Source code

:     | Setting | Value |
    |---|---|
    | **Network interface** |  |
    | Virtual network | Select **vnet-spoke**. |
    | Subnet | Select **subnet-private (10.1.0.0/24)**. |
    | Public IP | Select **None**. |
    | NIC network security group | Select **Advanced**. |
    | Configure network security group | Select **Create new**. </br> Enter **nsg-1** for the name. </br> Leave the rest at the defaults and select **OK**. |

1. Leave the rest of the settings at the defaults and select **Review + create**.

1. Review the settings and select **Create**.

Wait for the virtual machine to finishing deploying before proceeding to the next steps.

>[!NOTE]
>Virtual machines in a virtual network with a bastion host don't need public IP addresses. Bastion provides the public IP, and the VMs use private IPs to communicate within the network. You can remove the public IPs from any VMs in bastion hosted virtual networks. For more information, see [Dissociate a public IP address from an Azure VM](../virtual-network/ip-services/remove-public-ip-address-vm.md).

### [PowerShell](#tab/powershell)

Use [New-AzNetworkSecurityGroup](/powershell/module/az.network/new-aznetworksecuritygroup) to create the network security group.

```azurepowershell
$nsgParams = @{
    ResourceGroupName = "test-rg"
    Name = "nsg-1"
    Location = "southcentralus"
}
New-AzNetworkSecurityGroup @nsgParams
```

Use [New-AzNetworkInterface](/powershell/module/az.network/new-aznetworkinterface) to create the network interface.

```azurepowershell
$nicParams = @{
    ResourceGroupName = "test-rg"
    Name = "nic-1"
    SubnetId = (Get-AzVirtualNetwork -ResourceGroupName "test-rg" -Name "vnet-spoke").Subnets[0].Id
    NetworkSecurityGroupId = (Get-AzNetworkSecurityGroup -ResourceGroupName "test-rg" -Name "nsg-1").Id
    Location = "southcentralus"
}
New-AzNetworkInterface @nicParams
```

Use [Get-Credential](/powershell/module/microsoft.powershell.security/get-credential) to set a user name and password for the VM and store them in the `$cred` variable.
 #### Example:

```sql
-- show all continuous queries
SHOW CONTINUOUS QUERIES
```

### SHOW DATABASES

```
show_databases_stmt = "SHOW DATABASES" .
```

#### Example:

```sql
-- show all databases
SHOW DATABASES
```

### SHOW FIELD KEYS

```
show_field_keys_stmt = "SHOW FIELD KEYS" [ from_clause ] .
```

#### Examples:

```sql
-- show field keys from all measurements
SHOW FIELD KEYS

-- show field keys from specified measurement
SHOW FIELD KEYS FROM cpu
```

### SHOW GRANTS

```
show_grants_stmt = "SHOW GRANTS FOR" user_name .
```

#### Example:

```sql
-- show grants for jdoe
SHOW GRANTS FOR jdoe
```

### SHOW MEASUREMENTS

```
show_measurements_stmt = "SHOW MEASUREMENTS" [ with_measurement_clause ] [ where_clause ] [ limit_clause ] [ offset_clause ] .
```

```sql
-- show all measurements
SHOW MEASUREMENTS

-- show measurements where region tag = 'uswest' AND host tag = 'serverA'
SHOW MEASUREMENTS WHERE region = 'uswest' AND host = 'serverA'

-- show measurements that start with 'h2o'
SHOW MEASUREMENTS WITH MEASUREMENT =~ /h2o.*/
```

→ **Description of the task**: Could you output the records in full, exactly as written?

→ **Solved exercise**:
Source code

:     | Setting | Value |
    |---|---|
    | **Network interface** |  |
    | Virtual network | Select **vnet-spoke**. |
    | Subnet | Select **subnet-private (10.1.0.0/24)**. |
    | Public IP | Select **None**. |
    | NIC network security group | Select **Advanced**. |
    | Configure network security group | Select **Create new**. </br> Enter **nsg-1** for the name. </br> Leave the rest at the defaults and select **OK**. |

1. Leave the rest of the settings at the defaults and select **Review + create**.

1. Review the settings and select **Create**.

Wait for the virtual machine to finishing deploying before proceeding to the next steps.

>[!NOTE]
>Virtual machines in a virtual network with a bastion host don't need public IP addresses. Bastion provides the public IP, and the VMs use private IPs to communicate within the network. You can remove the public IPs from any VMs in bastion hosted virtual networks. For more information, see [Dissociate a public IP address from an Azure VM](../virtual-network/ip-services/remove-public-ip-address-vm.md).

### [PowerShell](#tab/powershell)

Use [New-AzNetworkSecurityGroup](/powershell/module/az.network/new-aznetworksecuritygroup) to create the network security group.

```azurepowershell
$nsgParams = @{
    ResourceGroupName = "test-rg"
    Name = "nsg-1"
    Location = "southcentralus"
}
New-AzNetworkSecurityGroup @nsgParams
```

Use [New-AzNetworkInterface](/powershell/module/az.network/new-aznetworkinterface) to create the network interface.

```azurepowershell
$nicParams = @{
    ResourceGroupName = "test-rg"
    Name = "nic-1"
    SubnetId = (Get-AzVirtualNetwork -ResourceGroupName "test-rg" -Name "vnet-spoke").Subnets[0].Id
    NetworkSecurityGroupId = (Get-AzNetworkSecurityGroup -ResourceGroupName "test-rg" -Name "nsg-1").Id
    Location = "southcentralus"
}
New-AzNetworkInterface @nicParams
```

Use [Get-Credential](/powershell/module/microsoft.powershell.security/get-credential) to set a user name and password for the VM and store them in the `$cred` variable.
 #### Example:

```sql
-- show all continuous queries
SHOW CONTINUOUS QUERIES
```

### SHOW DATABASES

```
show_databases_stmt = "SHOW DATABASES" .
```

#### Example:

```sql
-- show all databases
SHOW DATABASES
```

### SHOW FIELD KEYS

```
show_field_keys_stmt = "SHOW FIELD KEYS" [ from_clause ] .
```

#### Examples:

```sql
-- show field keys from all measurements
SHOW FIELD KEYS

-- show field keys from specified measurement
SHOW FIELD KEYS FROM cpu
```

### SHOW GRANTS

```
show_grants_stmt = "SHOW GRANTS FOR" user_name .
```

#### Example:

```sql
-- show grants for jdoe
SHOW GRANTS FOR jdoe
```

### SHOW MEASUREMENTS

```
show_measurements_stmt = "SHOW MEASUREMENTS" [ with_measurement_clause ] [ where_clause ] [ limit_clause ] [ offset_clause ] .
```

```sql
-- show all measurements
SHOW MEASUREMENTS

-- show measurements where region tag = 'uswest' AND host tag = 'serverA'
SHOW MEASUREMENTS WHERE region = 'uswest' AND host = 'serverA'

-- show measurements that start with 'h2o'
SHOW MEASUREMENTS WITH MEASUREMENT =~ /h2o.*/
```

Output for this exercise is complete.